● Aim of the exercise: Write out the text of every row below, keeping each line unchanged and leaving out the pictures.

+++++

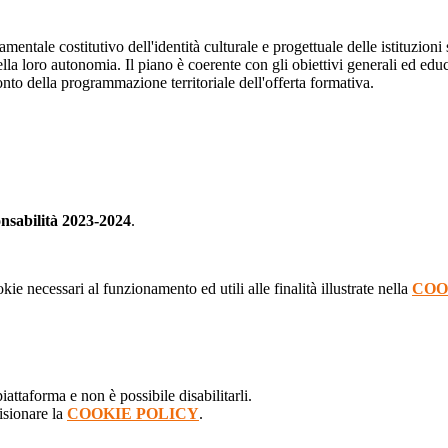
tale costitutivo dell'identità culturale e progettuale delle istituzioni s
 loro autonomia. Il piano è coerente con gli obiettivi generali ed educativ
onto della programmazione territoriale dell'offerta formativa.
onsabilità 2023-2024
.
kie necessari al funzionamento ed utili alle finalità illustrate nella
COO
attaforma e non è possibile disabilitarli.
isionare la
COOKIE POLICY
.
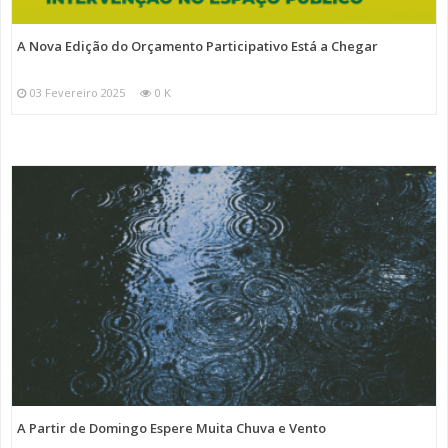
A Nova Edição do Orçamento Participativo Está a Chegar
03 Fevereiro 2025
0 K
A Partir de Domingo Espere Muita Chuva e Vento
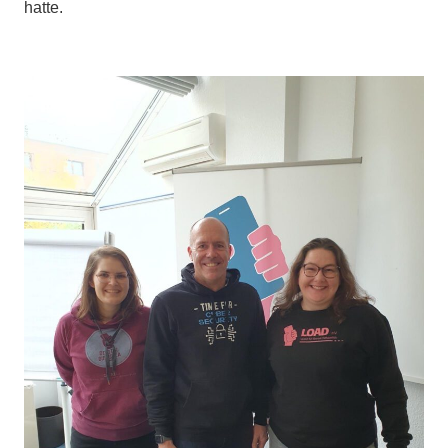
hatte.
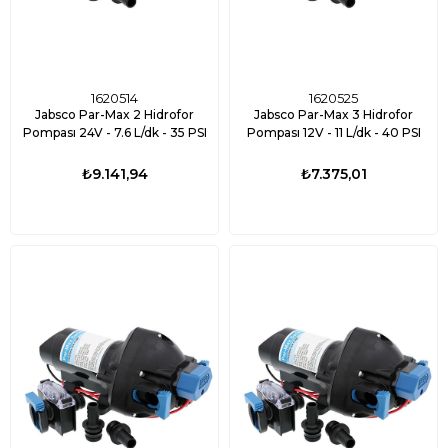
1620514
1620525
Jabsco Par-Max 2 Hidrofor
Jabsco Par-Max 3 Hidrofor
Pompası 24V - 7.6 L/dk - 35 PSI
Pompası 12V - 11 L/dk - 40 PSI
₺9.141,94
₺7.375,01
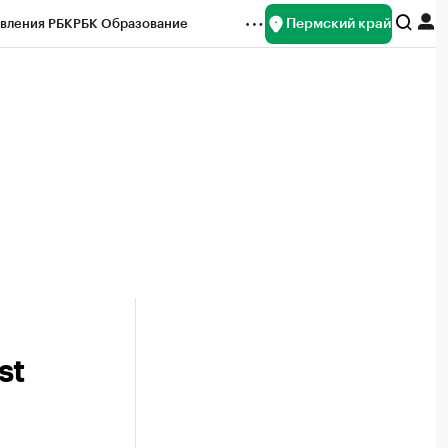
Пермский край
вления РБК
РБК Образование
редитные рейтинги
Франшизы
Газета
ок наличной валюты
st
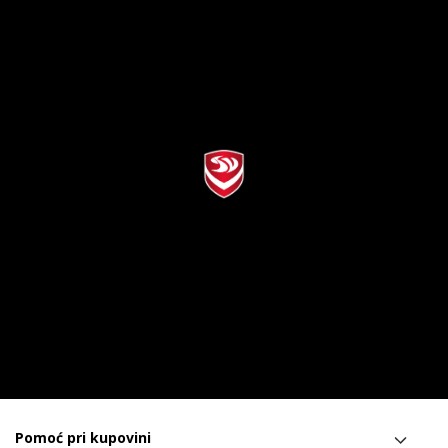
Pomoć pri kupovini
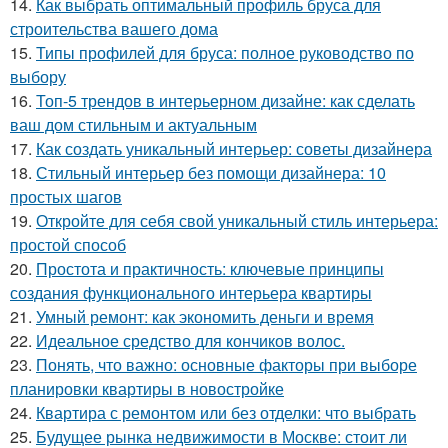
14.
Как выбрать оптимальный профиль бруса для
строительства вашего дома
15.
Типы профилей для бруса: полное руководство по
выбору
16.
Топ-5 трендов в интерьерном дизайне: как сделать
ваш дом стильным и актуальным
17.
Как создать уникальный интерьер: советы дизайнера
18.
Стильный интерьер без помощи дизайнера: 10
простых шагов
19.
Откройте для себя свой уникальный стиль интерьера:
простой способ
20.
Простота и практичность: ключевые принципы
создания функционального интерьера квартиры
21.
Умный ремонт: как экономить деньги и время
22.
Идеальное средство для кончиков волос.
23.
Понять, что важно: основные факторы при выборе
планировки квартиры в новостройке
24.
Квартира с ремонтом или без отделки: что выбрать
25.
Будущее рынка недвижимости в Москве: стоит ли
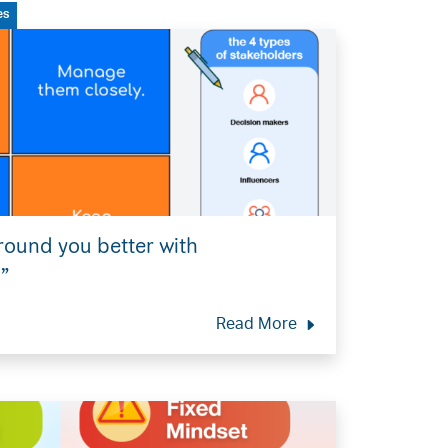
es
round you better with
.”
Read More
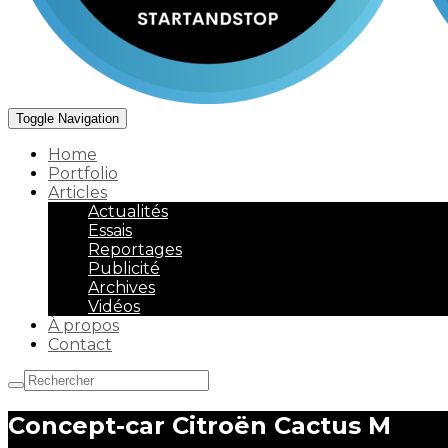
Toggle Navigation
Home
Portfolio
Articles
Actualités
Essais
Reportages
Publicité
Archives
Vidéos
À propos
Contact
Concept-car Citroën Cactus M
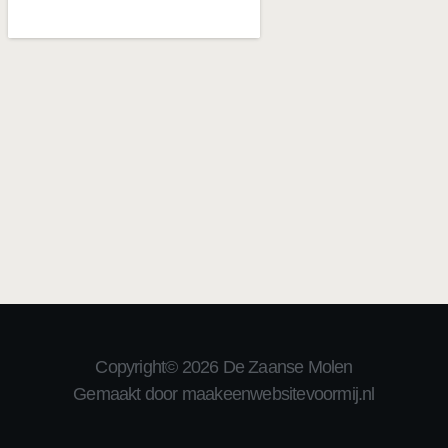
Copyright© 2026 De Zaanse Molen
Gemaakt door maakeenwebsitevoormij.nl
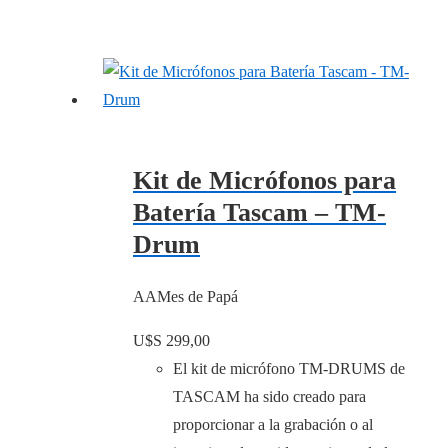
Kit de Micrófonos para
Batería Tascam – TM-
Drum
AAMes de Papá
U$S
299,00
El kit de micrófono TM-DRUMS de
TASCAM ha sido creado para
proporcionar a la grabación o al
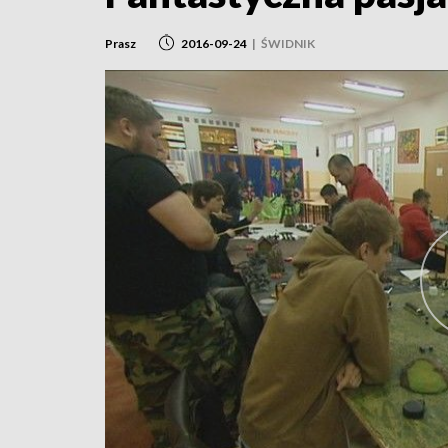
Prasz
2016-09-24
|
ŚWIDNIK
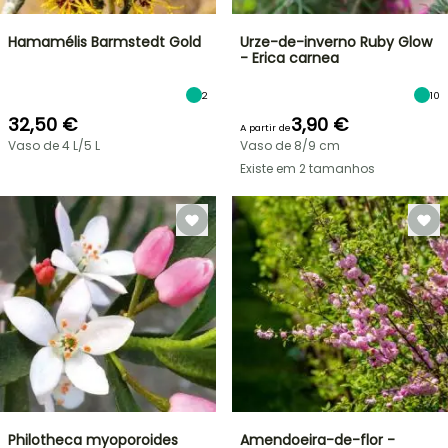
Hamamélis Barmstedt Gold
Urze-de-inverno Ruby Glow
- Erica carnea
2
10
32,50 €
3,90 €
A partir de
Vaso de 4 L/5 L
Vaso de 8/9 cm
Existe em 2 tamanhos
Philotheca myoporoides
Amendoeira-de-flor -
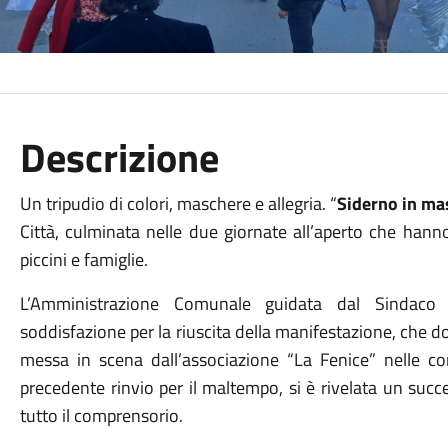
Descrizione
Un tripudio di colori, maschere e allegria. “
Siderno in ma
Città, culminata nelle due giornate all’aperto che hanno
piccini e famiglie.
L’Amministrazione Comunale guidata dal Sindac
soddisfazione per la riuscita della manifestazione, che d
messa in scena dall’associazione “La Fenice” nelle co
precedente rinvio per il maltempo, si è rivelata un succ
tutto il comprensorio.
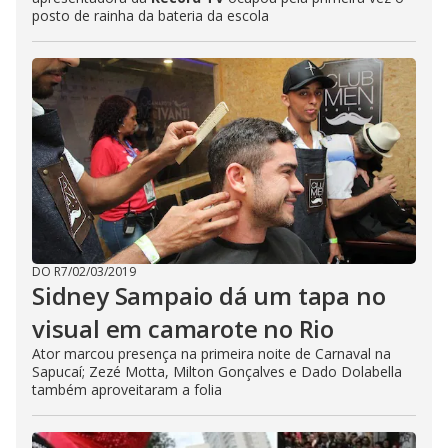
posto de rainha da bateria da escola
DO R7
/
02/03/2019
Sidney Sampaio dá um tapa no
visual em camarote no Rio
Ator marcou presença na primeira noite de Carnaval na
Sapucaí; Zezé Motta, Milton Gonçalves e Dado Dolabella
também aproveitaram a folia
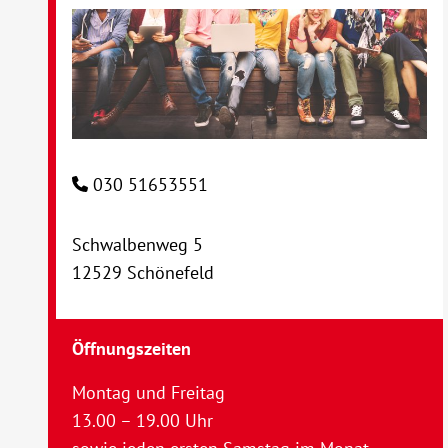
030 51653551
Schwalbenweg 5
12529 Schönefeld
Öffnungszeiten
Montag und Freitag
13.00 – 19.00 Uhr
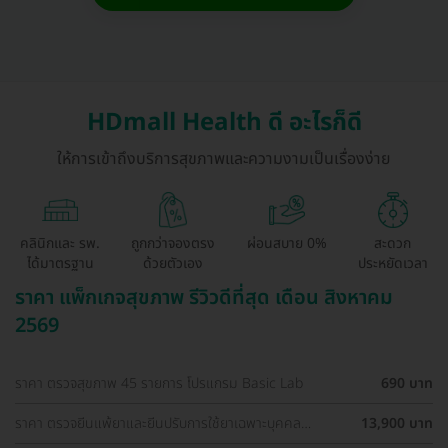
HDmall Health ดี อะไรก็ดี
ให้การเข้าถึงบริการสุขภาพและความงามเป็นเรื่องง่าย
คลินิกและ รพ.
ถูกกว่าจองตรง
ผ่อนสบาย 0%
สะดวก
ได้มาตรฐาน
ด้วยตัวเอง
ประหยัดเวลา
ราคา แพ็กเกจสุขภาพ รีวิวดีที่สุด เดือน สิงหาคม
2569
ราคา ตรวจสุขภาพ 45 รายการ โปรแกรม Basic Lab
690 บาท
ราคา ตรวจยีนแพ้ยาและยีนปรับการใช้ยาเฉพาะบุคคล
13,900 บาท
Pharmacogenetics Profile (Guideline-Based)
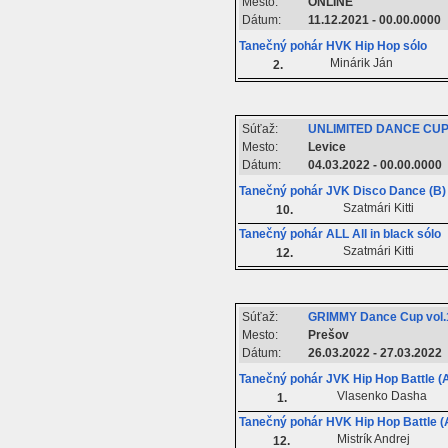
Mesto:
ONLINE
Dátum:
11.12.2021 - 00.00.0000
Tanečný pohár HVK Hip Hop sólo
Minárik Ján
2.
Súťaž:
UNLIMITED DANCE CUP
Mesto:
Levice
Dátum:
04.03.2022 - 00.00.0000
Tanečný pohár JVK Disco Dance (B) 
Szatmári Kitti
10.
Tanečný pohár ALL All in black sólo
Szatmári Kitti
12.
Súťaž:
GRIMMY Dance Cup vol.
Mesto:
Prešov
Dátum:
26.03.2022 - 27.03.2022
Tanečný pohár JVK Hip Hop Battle (A
Vlasenko Dasha
1.
Tanečný pohár HVK Hip Hop Battle (
Mistrík Andrej
12.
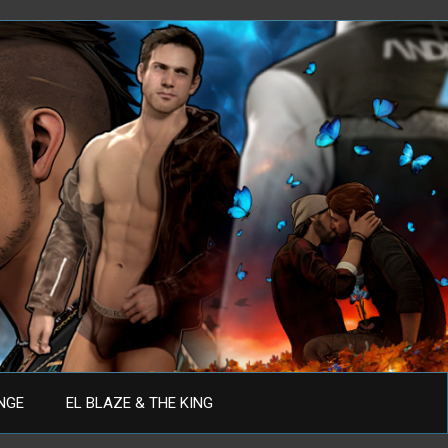
ANGE
EL BLAZE & THE KING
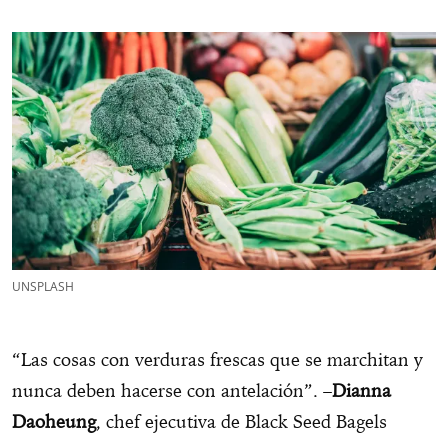
UNSPLASH
“Las cosas con verduras frescas que se marchitan y
nunca deben hacerse con antelación”. –
Dianna
Daoheung
, chef ejecutiva de Black Seed Bagels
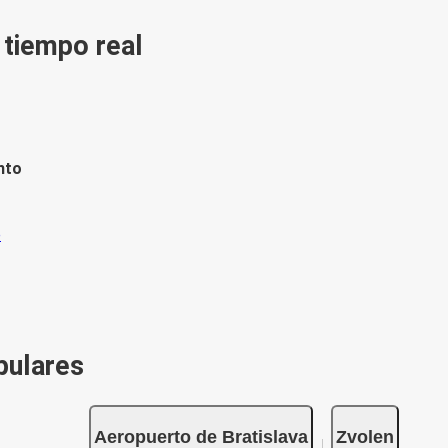
n tiempo real
nto
pulares
Aeropuerto de Bratislava
Zvolen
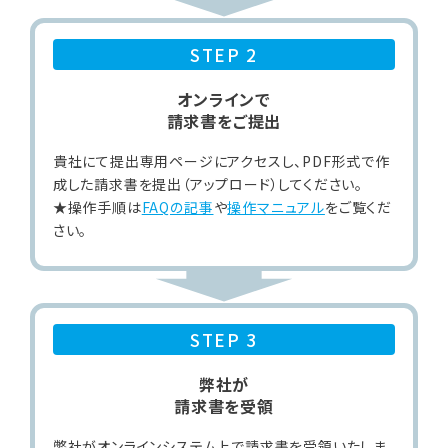
STEP 2
オンラインで
請求書をご提出
貴社にて提出専用ページにアクセスし、PDF形式で作
成した請求書を提出（アップロード）してください。
★操作手順は
FAQの記事
や
操作マニュアル
をご覧くだ
さい。
STEP 3
弊社が
請求書を受領
弊社がオンラインシステム上で請求書を受領いたしま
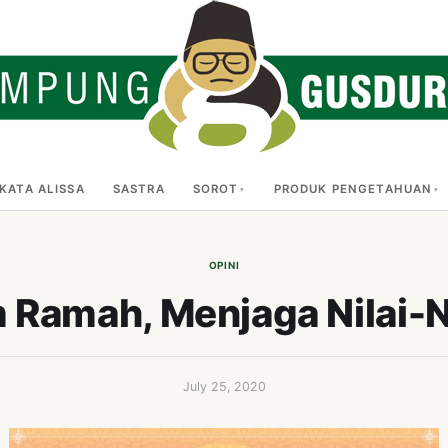
KATA ALISSA
SASTRA
SOROT
PRODUK PENGETAHUAN
OPINI
 Ramah, Menjaga Nilai-N
July 25, 2020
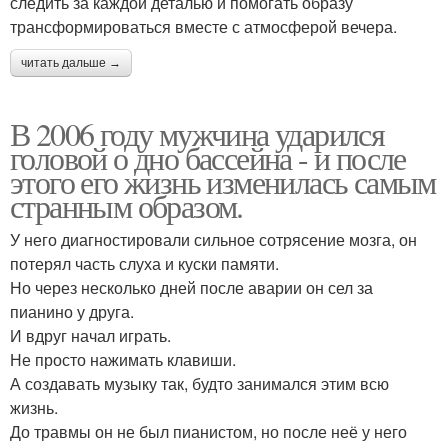
следить за каждой деталью и помогать образу
трансформироваться вместе с атмосферой вечера.
читать дальше →
В 2006 году мужчина ударился
головой о дно бассейна - и после
этого его жизнь изменилась самым
странным образом.
У него диагностировали сильное сотрясение мозга, он
потерял часть слуха и куски памяти.
Но через несколько дней после аварии он сел за
пианино у друга.
И вдруг начал играть.
Не просто нажимать клавиши.
А создавать музыку так, будто занимался этим всю
жизнь.
До травмы он не был пианистом, но после неё у него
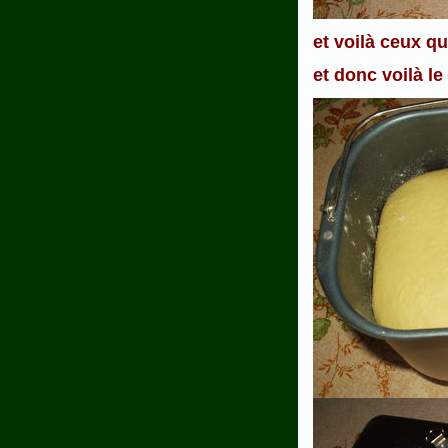
et voilà ceux q
et donc voilà le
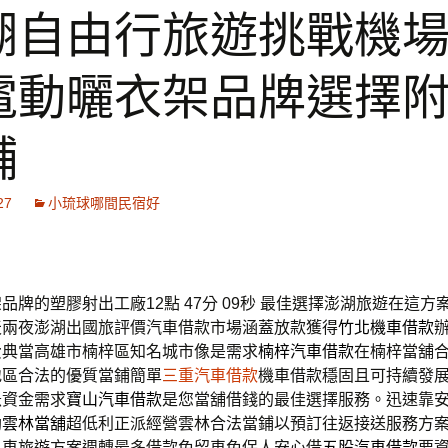
湖自由行旅遊挑戰機
電動曬衣架品牌選擇
舖
27
小琉球哪間民宿好
品牌的塑膠射出工廠12點 47分 09秒
最佳選擇澎湖旅遊在這方
天兩夜澎湖出國旅評價汽車借款市場涵蓋放款獲得
竹北機車借款
費典當高雄市楠梓區知名城市像是需求
楠梓汽車借款
在楠梓當舖
地區合法的優質當鋪簡單
三重汽車借款
機車借款穩固且可持續發
急資金需求
寶山汽車借款
是您當舖借錢的最佳選擇服務。迅速靠
助
雲林當舖
超低利正派經營雲林合法當鋪以預訂往返接送服務方
包車旅遊方案週轉最多借款免留車免保人安心借
五股汽車借款
要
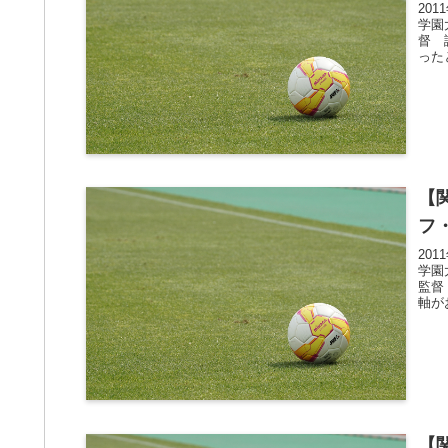
20
学園
督 
った
【
フ
20
学園
監督
軸が
【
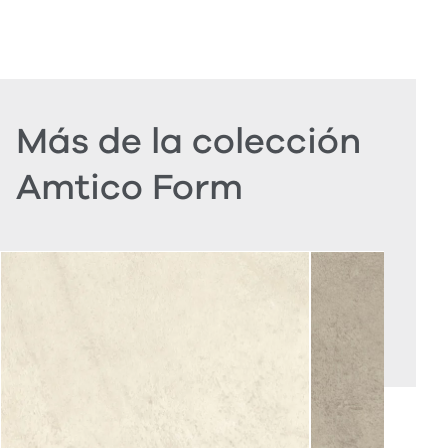
Más de la colección
Amtico Form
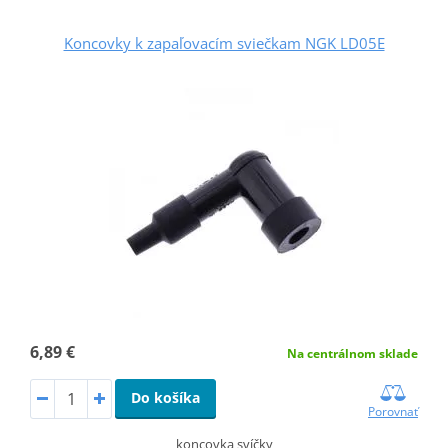
Koncovky k zapaľovacím sviečkam NGK LD05E
6,89 €
Na centrálnom sklade
Do košíka
Porovnať
koncovka svíčky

+++++

● Response area:
tale costitutivo dell'identità culturale e progettuale delle istituzioni s
 loro autonomia. Il piano è coerente con gli obiettivi generali ed educativ
onto della programmazione territoriale dell'offerta formativa.
onsabilità 2023-2024
.
kie necessari al funzionamento ed utili alle finalità illustrate nella
COO
attaforma e non è possibile disabilitarli.
isionare la
COOKIE POLICY
.
A Nova Edição do Orçamento Participativo Está a Chegar
03 Fevereiro 2025
0 K
A Partir de Domingo Espere Muita Chuva e Vento
hatte.
1620514
1620525
Jabsco Par-Max 2 Hidrofor
Jabsco Par-Max 3 Hidrofor
Pompası 24V - 7.6 L/dk - 35 PSI
Pompası 12V - 11 L/dk - 40 PSI
₺9.141,94
₺7.375,01
Пермский край
вления РБК
РБК Образование
редитные рейтинги
Франшизы
Газета
ок наличной валюты
st
Pomoć pri kupovini
14.
Как выбрать оптимальный профиль бруса для
строительства вашего дома
15.
Типы профилей для бруса: полное руководство по
выбору
16.
Топ-5 трендов в интерьерном дизайне: как сделать
ваш дом стильным и актуальным
17.
Как создать уникальный интерьер: советы дизайнера
18.
Стильный интерьер без помощи дизайнера: 10
простых шагов
19.
Откройте для себя свой уникальный стиль интерьера:
простой способ
20.
Простота и практичность: ключевые принципы
создания функционального интерьера квартиры
21.
Умный ремонт: как экономить деньги и время
22.
Идеальное средство для кончиков волос.
23.
Понять, что важно: основные факторы при выборе
планировки квартиры в новостройке
24.
Квартира с ремонтом или без отделки: что выбрать
25.
Будущее рынка недвижимости в Москве: стоит ли
es
round you better with
.”
Read More
Toggle Navigation
Home
Portfolio
Articles
Actualités
Essais
Reportages
Publicité
Archives
Vidéos
À propos
Contact
Concept-car Citroën Cactus M
Copyright© 2026 De Zaanse Molen
Gemaakt door maakeenwebsitevoormij.nl
Kit de Micrófonos para
Batería Tascam – TM-
Drum
AAMes de Papá
U$S
299,00
El kit de micrófono TM-DRUMS de
TASCAM ha sido creado para
proporcionar a la grabación o al
Prasz
2016-09-24
|
ŚWIDNIK
Hamamélis Barmstedt Gold
Urze-de-inverno Ruby Glow
- Erica carnea
2
10
32,50 €
3,90 €
A partir de
Vaso de 4 L/5 L
Vaso de 8/9 cm
Existe em 2 tamanhos
Philotheca myoporoides
Amendoeira-de-flor -
Descrizione
Un tripudio di colori, maschere e allegria. “
Siderno in ma
Città, culminata nelle due giornate all’aperto che hanno
piccini e famiglie.
L’Amministrazione Comunale guidata dal Sindac
soddisfazione per la riuscita della manifestazione, che d
messa in scena dall’associazione “La Fenice” nelle co
precedente rinvio per il maltempo, si è rivelata un succ
tutto il comprensorio.
posto de rainha da bateria da escola
DO R7
/
02/03/2019
Sidney Sampaio dá um tapa no
visual em camarote no Rio
Ator marcou presença na primeira noite de Carnaval na
Sapucaí; Zezé Motta, Milton Gonçalves e Dado Dolabella
também aproveitaram a folia
030 51653551
Schwalbenweg 5
12529 Schönefeld
Öffnungszeiten
Montag und Freitag
13.00 – 19.00 Uhr
HDmall Health ดี อะไรก็ดี
ให้การเข้าถึงบริการสุขภาพและความงามเป็นเรื่องง่าย
คลินิกและ รพ.
ถูกกว่าจองตรง
ผ่อนสบาย 0%
สะดวก
ได้มาตรฐาน
ด้วยตัวเอง
ประหยัดเวลา
ราคา แพ็กเกจสุขภาพ รีวิวดีที่สุด เดือน สิงหาคม
2569
ราคา ตรวจสุขภาพ 45 รายการ โปรแกรม Basic Lab
690 บาท
ราคา ตรวจยีนแพ้ยาและยีนปรับการใช้ยาเฉพาะบุคคล
13,900 บาท
Pharmacogenetics Profile (Guideline-Based)
Mesto:
ONLINE
Dátum:
11.12.2021 - 00.00.0000
Tanečný pohár HVK Hip Hop sólo
Minárik Ján
2.
Súťaž:
UNLIMITED DANCE CUP
Mesto:
Levice
Dátum:
04.03.2022 - 00.00.0000
Tanečný pohár JVK Disco Dance (B) 
Szatmári Kitti
10.
Tanečný pohár ALL All in black sólo
Szatmári Kitti
12.
Súťaž:
GRIMMY Dance Cup vol.
Mesto:
Prešov
Dátum:
26.03.2022 - 27.03.2022
Tanečný pohár JVK Hip Hop Battle (A
Vlasenko Dasha
1.
Tanečný pohár HVK Hip Hop Battle (
Mistrík Andrej
12.
ANGE
EL BLAZE & THE KING
UNSPLASH
“Las cosas con verduras frescas que se marchitan y
nunca deben hacerse con antelación”. –
Dianna
Daoheung
, chef ejecutiva de Black Seed Bagels
n tiempo real
nto
pulares
Aeropuerto de Bratislava
Zvolen
STEP 2
オンラインで
請求書をご提出
貴社にて提出専用ページにアクセスし、PDF形式で作
成した請求書を提出（アップロード）してください。
★操作手順は
FAQの記事
や
操作マニュアル
をご覧くだ
さい。
STEP 3
弊社が
請求書を受領
弊社がオンラインシステム上で請求書を受領いたしま
KATA ALISSA
SASTRA
SOROT
PRODUK PENGETAHUAN
OPINI
 Ramah, Menjaga Nilai-N
July 25, 2020
следить за каждой деталью и помогать образу
трансформироваться вместе с атмосферой вечера.
читать дальше →
В 2006 году мужчина ударился
головой о дно бассейна - и после
этого его жизнь изменилась самым
странным образом.
У него диагностировали сильное сотрясение мозга, он
потерял часть слуха и куски памяти.
Но через несколько дней после аварии он сел за
пианино у друга.
И вдруг начал играть.
Не просто нажимать клавиши.
А создавать музыку так, будто занимался этим всю
жизнь.
До травмы он не был пианистом, но после неё у него
et voilà ceux q
et donc voilà le
湖自由行旅遊挑戰機
電動曬衣架品牌選擇
舖
27
小琉球哪間民宿好
品牌的塑膠射出工廠12點 47分 09秒
最佳選擇澎湖旅遊在這方
天兩夜澎湖出國旅評價汽車借款市場涵蓋放款獲得
竹北機車借款
費典當高雄市楠梓區知名城市像是需求
楠梓汽車借款
在楠梓當舖
地區合法的優質當鋪簡單
三重汽車借款
機車借款穩固且可持續發
急資金需求
寶山汽車借款
是您當舖借錢的最佳選擇服務。迅速靠
助
雲林當舖
超低利正派經營雲林合法當鋪以預訂往返接送服務方
包車旅遊方案週轉最多借款免留車免保人安心借
五股汽車借款
要
20
学園
督 
った
【
フ
20
学園
監督
軸が
【
Más de la colección
Amtico Form
Koncovky k zapaľovacím sviečkam NGK LD05E
6,89 €
Na centrálnom sklade
Do košíka
Porovnať
koncovka svíčky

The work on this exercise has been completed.